OPN−/− mice was less susceptible to diet-induced gallstone than WT mice, which is consistent with our previous work (19). The body weight and gallbladder volume did not differ between the OPN−/− mice and WT mice fed with CD nor LD for 8 weeks. In addition, gallbladder histology was also similar in two strains. These findings indicate that the abnormalities of gallbladder are unlikely to be primarily responsible for the protection of LD-fed OPN−/− mice from gallstone formation. As the prerequisite for cholesterol gallstone formation is the precipitation of excess cholesterol in bile as solid crystals, this protection of LD-fed OPN−/− mice from gallstone formation may be due to the remarkably lower biliary cholesterol concentration, with greater levels of bile acids and phospholipid and consequently a lower CSI.

Then we observed that the content of serum cholesterol in LD-fed OPN−/− mice was lower than that of LD-fed WT mice. And the fecal cholesterol output in LD-fed OPN−/− was increased in value, although the difference is not statistically significant. Additionally, the mRNA and protein expressions of NPC1L1, which is localized to the brush-border membrane of enterocytes +(25) and plays an important role in intestinal cholesterol absorption (9), were both reduced in LD-fed OPN−/− mice. It is known that cholesterol derived from the intestine provides the first major source for cholesterol pool and influences biliary cholesterol secretion (26–28), and that high absorption of cholesterol enhances gallstone formation through this pathway (29). Therefore the participation of the NPC1L1 protein is very important, for it can determine the amount of cholesterol circulating to the liver and allow it to be excreted into bile. The increased level of intestinal NPC1L1 protein in gallbladder gallstone patients produces a high absorption of cholesterol (30). But inhibiting intestinal NPC1L1 expression reduces the intestinal absorption of cholesterol and prevents the formation of gallstone (31–34).
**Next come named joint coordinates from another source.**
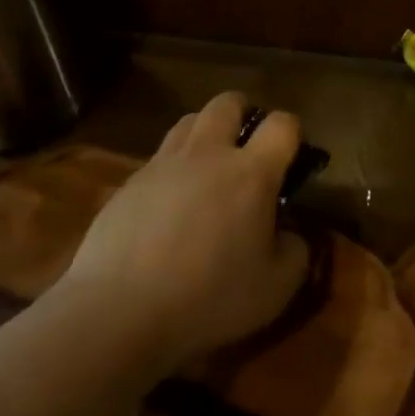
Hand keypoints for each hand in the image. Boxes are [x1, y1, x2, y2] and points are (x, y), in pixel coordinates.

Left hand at [64, 92, 309, 370]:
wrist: (118, 312)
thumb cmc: (208, 299)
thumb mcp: (276, 289)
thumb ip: (296, 251)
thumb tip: (290, 233)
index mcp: (251, 173)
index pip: (281, 125)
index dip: (292, 133)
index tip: (291, 156)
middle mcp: (207, 154)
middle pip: (227, 103)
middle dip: (243, 113)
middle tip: (248, 146)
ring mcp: (163, 164)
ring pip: (188, 121)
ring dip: (205, 133)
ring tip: (208, 167)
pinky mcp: (129, 183)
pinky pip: (158, 157)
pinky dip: (173, 167)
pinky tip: (170, 204)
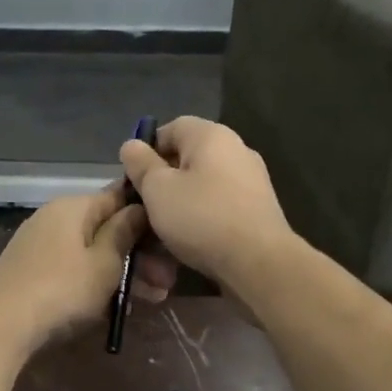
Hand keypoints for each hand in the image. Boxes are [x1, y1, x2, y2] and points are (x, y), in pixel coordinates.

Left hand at [0, 182, 177, 353]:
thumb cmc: (62, 290)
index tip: (172, 240)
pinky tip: (115, 308)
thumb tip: (137, 208)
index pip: (119, 197)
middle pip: (106, 229)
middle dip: (139, 255)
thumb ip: (124, 233)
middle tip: (165, 284)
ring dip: (122, 273)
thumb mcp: (104, 263)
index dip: (148, 216)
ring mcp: (39, 245)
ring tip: (150, 301)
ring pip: (91, 253)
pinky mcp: (31, 271)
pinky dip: (95, 283)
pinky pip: (73, 270)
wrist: (0, 326)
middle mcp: (54, 218)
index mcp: (73, 207)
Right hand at [119, 116, 294, 289]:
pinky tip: (188, 242)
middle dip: (162, 181)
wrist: (259, 263)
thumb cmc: (201, 217)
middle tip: (144, 207)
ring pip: (202, 185)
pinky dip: (201, 218)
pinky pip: (219, 206)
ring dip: (180, 204)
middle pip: (188, 158)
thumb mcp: (157, 189)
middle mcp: (236, 150)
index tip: (134, 179)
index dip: (147, 150)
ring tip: (162, 231)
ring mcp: (251, 180)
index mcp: (211, 136)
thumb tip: (132, 145)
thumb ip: (140, 164)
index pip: (172, 128)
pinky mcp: (258, 210)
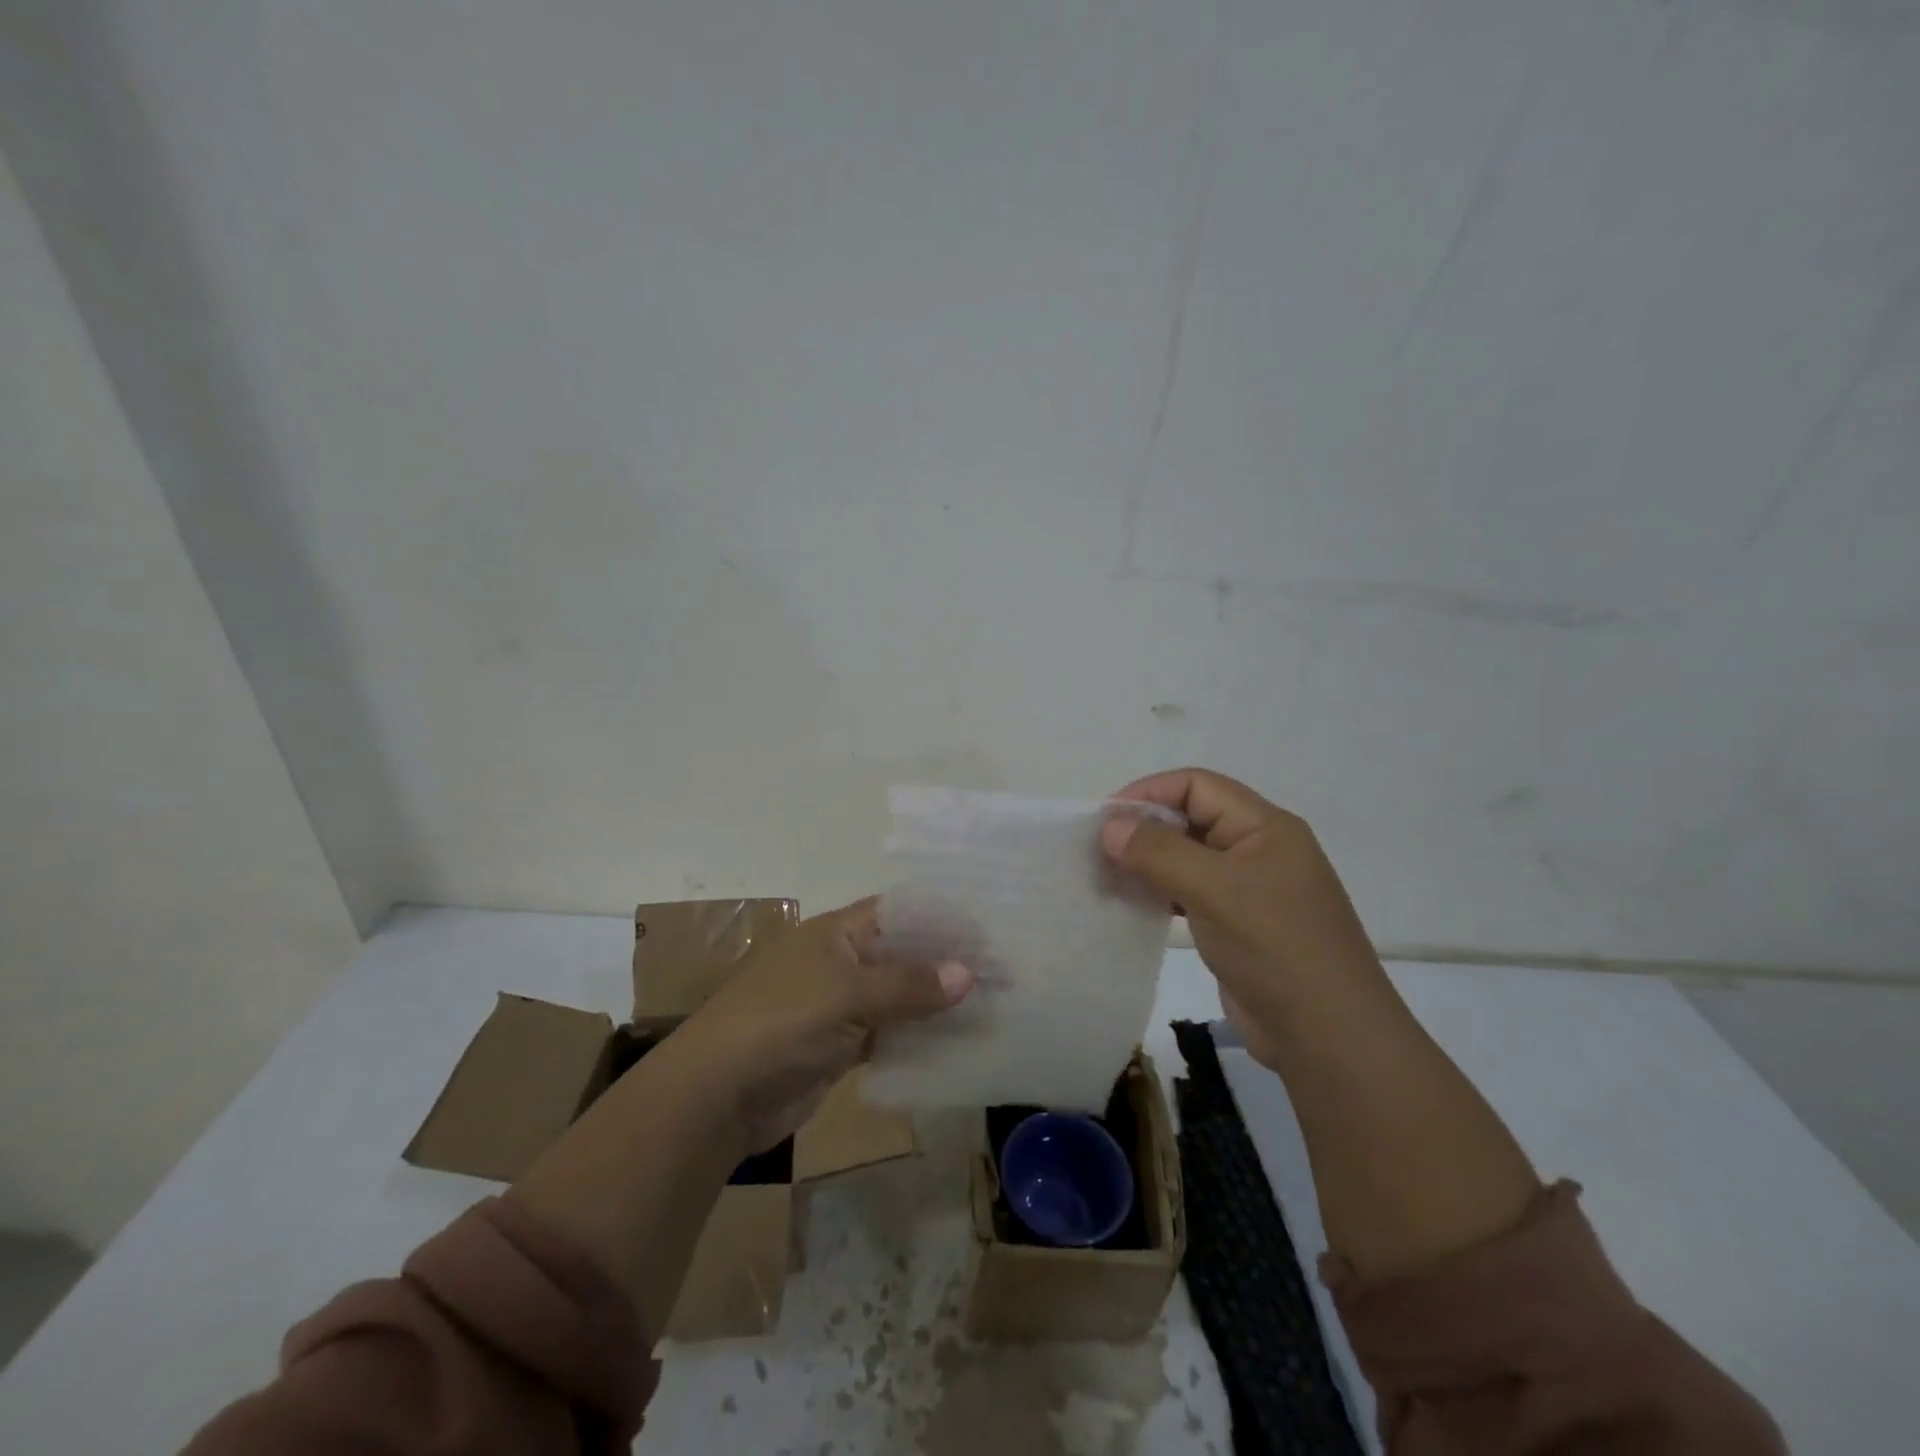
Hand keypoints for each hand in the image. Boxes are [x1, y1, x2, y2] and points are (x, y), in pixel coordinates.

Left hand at [673, 897, 973, 1150]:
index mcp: (838, 932)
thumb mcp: (847, 995)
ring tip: (994, 1005)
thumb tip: (969, 974)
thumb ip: (908, 985)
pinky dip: (918, 1038)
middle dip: (947, 963)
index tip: (991, 927)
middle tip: (1005, 971)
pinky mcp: (840, 1047)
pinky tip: (958, 1044)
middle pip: (904, 955)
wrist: (717, 1096)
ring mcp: (841, 1006)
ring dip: (937, 1004)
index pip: (900, 912)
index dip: (942, 917)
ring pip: (899, 997)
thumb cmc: (780, 1023)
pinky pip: (889, 1035)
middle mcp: (842, 961)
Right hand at [1101, 768, 1391, 1065]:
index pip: (1197, 786)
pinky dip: (1161, 892)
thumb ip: (1158, 852)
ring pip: (1189, 858)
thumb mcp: (1214, 890)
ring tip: (1107, 877)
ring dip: (1149, 862)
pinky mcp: (1239, 924)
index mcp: (1265, 827)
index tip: (1105, 819)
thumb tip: (1109, 827)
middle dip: (1144, 828)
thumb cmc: (1275, 947)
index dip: (1149, 793)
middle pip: (1192, 818)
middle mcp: (1258, 850)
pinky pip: (1192, 893)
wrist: (1328, 1037)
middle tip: (1098, 850)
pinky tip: (1133, 905)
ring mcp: (1250, 890)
Ezetimibe, which is a drug that blocks the expression of NPC1L1, could prevent cholesterol gallstone formation by effectively reducing intestinal cholesterol absorption and biliary cholesterol secretion (34,35). Although we did not measure the cholesterol absorption rates during the mice experiments, these findings suggest that the protection of LD-fed OPN−/− mice from gallstone formation may be partially resulted from the reduced intestinal absorption of cholesterol, which is caused by the decreased expression of intestinal NPC1L1. However, it is a limitation that we have not performed NPC1L1 overexpression assays in mice to confirm the function of NPC1L1.

The expression of intestinal NPC1L1 is mainly regulated by LXRα (36) and PPARδ (37). Unfortunately, we found no difference in the expression of LXRα nor PPARδ between two mice strains. It suggests that the effect of OPN deficiency on intestinal NPC1L1 expression may not function through the LXRα or PPARδ pathway. Further studies are necessary in order to fully address the mechanism by which OPN deficiency leads to intestinal NPC1L1 suppression.

For the increased biliary bile acids content in LD-fed OPN−/− mice, we did not find the expression of intestinal genes involved in reabsorption of bile acids differ between two strains. The reason might be that OPN could influence the expression of the cytochrome P450, family 7, subfamily a, polypeptide 1, the rate limiting enzyme of bile acids synthesis, as we found in our previous study (19).

In conclusion, we have described a previously unknown function of OPN, that it can affect intestinal absorption of cholesterol through NPC1L1, thus impacting the formation of gallstone in mice.